··· DATA SUPPLIED ···
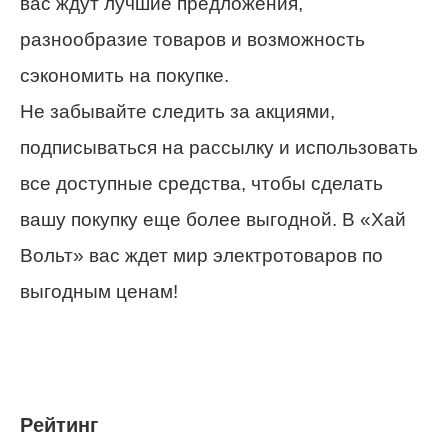
вас ждут лучшие предложения,
разнообразие товаров и возможность
сэкономить на покупке.
Не забывайте следить за акциями,
подписываться на рассылку и использовать
все доступные средства, чтобы сделать
вашу покупку еще более выгодной. В «Хай
Вольт» вас ждет мир электротоваров по
выгодным ценам!
Рейтинг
···
◆ ACTIVITY ◆
Quote verbatim the line containing "вашу покупку еще" and every line after it through the end of the records above.

◆ EXERCISE SOLUTION ◆
вашу покупку еще более выгодной. В «Хай
Вольт» вас ждет мир электротоваров по
выгодным ценам!
Рейтинг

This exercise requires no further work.